• [Your objective] State how many lines in the items below contain the string "ourDog". Give only the number.

• [Input data]
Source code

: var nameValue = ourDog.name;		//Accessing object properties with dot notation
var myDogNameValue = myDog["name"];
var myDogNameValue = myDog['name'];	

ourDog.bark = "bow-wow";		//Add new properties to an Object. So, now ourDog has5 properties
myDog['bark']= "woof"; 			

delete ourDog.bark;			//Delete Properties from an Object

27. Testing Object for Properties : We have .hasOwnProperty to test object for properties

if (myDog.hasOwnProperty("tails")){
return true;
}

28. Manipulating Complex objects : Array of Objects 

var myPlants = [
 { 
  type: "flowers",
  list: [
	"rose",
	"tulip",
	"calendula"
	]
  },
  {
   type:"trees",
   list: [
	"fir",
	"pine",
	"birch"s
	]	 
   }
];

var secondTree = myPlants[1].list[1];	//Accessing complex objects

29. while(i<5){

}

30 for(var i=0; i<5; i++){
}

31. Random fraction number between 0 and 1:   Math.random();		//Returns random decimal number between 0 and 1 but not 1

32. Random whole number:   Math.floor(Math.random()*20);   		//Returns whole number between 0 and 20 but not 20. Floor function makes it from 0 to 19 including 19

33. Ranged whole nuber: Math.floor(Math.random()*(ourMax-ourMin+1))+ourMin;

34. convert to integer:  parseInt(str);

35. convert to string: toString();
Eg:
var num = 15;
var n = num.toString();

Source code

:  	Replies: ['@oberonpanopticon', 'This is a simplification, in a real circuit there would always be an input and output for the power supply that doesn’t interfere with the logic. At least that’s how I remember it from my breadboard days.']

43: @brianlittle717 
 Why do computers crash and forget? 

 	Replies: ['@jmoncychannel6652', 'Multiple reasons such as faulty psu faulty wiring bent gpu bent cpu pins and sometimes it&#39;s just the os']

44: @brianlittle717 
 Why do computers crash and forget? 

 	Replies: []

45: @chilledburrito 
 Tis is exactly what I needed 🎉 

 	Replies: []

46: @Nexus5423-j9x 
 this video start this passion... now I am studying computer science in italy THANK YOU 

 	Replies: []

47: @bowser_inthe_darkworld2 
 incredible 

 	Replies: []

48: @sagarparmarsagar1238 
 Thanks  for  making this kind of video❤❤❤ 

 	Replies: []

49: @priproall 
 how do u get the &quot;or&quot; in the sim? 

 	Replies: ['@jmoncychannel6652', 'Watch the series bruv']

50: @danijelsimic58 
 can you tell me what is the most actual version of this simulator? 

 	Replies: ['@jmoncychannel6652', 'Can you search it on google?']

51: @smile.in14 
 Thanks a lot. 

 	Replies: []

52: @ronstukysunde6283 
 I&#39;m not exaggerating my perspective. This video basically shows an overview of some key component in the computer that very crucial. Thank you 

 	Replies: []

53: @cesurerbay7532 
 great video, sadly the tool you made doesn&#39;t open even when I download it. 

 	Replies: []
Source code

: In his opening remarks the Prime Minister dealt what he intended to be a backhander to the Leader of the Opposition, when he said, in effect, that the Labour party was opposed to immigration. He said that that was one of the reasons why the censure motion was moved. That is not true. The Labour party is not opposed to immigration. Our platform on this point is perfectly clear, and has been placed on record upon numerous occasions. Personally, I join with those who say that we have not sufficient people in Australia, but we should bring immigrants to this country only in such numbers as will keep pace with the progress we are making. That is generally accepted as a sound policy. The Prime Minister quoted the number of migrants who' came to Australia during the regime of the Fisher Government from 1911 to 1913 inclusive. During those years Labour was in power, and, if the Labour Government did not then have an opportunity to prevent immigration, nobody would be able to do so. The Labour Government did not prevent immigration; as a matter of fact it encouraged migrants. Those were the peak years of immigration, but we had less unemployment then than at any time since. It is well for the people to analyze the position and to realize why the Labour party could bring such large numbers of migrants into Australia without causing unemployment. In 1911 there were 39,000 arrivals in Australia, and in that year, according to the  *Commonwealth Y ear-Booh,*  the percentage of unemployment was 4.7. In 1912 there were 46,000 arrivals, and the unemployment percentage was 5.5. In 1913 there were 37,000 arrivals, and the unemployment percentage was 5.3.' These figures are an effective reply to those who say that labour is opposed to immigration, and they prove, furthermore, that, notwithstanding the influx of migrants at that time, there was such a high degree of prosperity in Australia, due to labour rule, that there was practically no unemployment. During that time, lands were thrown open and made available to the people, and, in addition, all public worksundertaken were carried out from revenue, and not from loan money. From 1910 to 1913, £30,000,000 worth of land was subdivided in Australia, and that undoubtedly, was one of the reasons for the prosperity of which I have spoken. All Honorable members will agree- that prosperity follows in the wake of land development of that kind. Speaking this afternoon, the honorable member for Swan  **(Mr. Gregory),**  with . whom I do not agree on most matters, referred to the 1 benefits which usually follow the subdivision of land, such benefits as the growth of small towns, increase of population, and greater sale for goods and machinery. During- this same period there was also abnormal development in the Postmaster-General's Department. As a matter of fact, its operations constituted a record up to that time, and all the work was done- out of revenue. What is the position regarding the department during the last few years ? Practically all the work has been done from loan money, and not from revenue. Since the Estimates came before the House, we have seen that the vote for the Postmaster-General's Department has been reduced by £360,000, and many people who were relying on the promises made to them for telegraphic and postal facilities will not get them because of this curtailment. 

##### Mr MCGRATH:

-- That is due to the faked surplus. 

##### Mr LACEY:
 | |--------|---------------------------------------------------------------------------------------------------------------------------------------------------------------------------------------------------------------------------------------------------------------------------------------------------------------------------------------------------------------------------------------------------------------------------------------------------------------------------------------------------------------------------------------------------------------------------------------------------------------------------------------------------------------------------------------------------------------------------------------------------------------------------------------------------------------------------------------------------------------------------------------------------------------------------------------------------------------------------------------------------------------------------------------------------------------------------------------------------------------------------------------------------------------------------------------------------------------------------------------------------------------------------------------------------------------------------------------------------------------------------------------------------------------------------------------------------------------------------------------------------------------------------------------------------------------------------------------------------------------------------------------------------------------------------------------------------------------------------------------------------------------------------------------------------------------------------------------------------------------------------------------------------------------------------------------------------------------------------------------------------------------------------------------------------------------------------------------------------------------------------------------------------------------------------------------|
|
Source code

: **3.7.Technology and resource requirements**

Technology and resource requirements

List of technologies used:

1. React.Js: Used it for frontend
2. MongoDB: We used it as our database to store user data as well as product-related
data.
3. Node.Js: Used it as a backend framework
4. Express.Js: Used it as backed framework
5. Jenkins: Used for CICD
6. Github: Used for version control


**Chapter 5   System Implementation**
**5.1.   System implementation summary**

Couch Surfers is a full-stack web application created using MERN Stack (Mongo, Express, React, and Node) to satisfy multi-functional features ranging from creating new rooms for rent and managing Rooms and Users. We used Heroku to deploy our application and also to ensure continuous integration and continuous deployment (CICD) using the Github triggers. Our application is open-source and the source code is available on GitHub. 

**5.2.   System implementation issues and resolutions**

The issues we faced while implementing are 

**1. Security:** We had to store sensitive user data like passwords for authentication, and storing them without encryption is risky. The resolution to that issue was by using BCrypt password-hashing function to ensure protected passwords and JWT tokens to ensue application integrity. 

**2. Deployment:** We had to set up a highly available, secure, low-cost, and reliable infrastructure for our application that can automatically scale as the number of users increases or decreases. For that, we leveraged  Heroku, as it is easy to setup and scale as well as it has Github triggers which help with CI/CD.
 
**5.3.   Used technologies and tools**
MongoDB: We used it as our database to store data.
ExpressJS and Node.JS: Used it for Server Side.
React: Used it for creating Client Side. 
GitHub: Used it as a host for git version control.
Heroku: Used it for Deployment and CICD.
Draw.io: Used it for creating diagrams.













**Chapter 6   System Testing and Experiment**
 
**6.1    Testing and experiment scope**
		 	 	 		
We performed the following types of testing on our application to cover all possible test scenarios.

• [Task solution] 3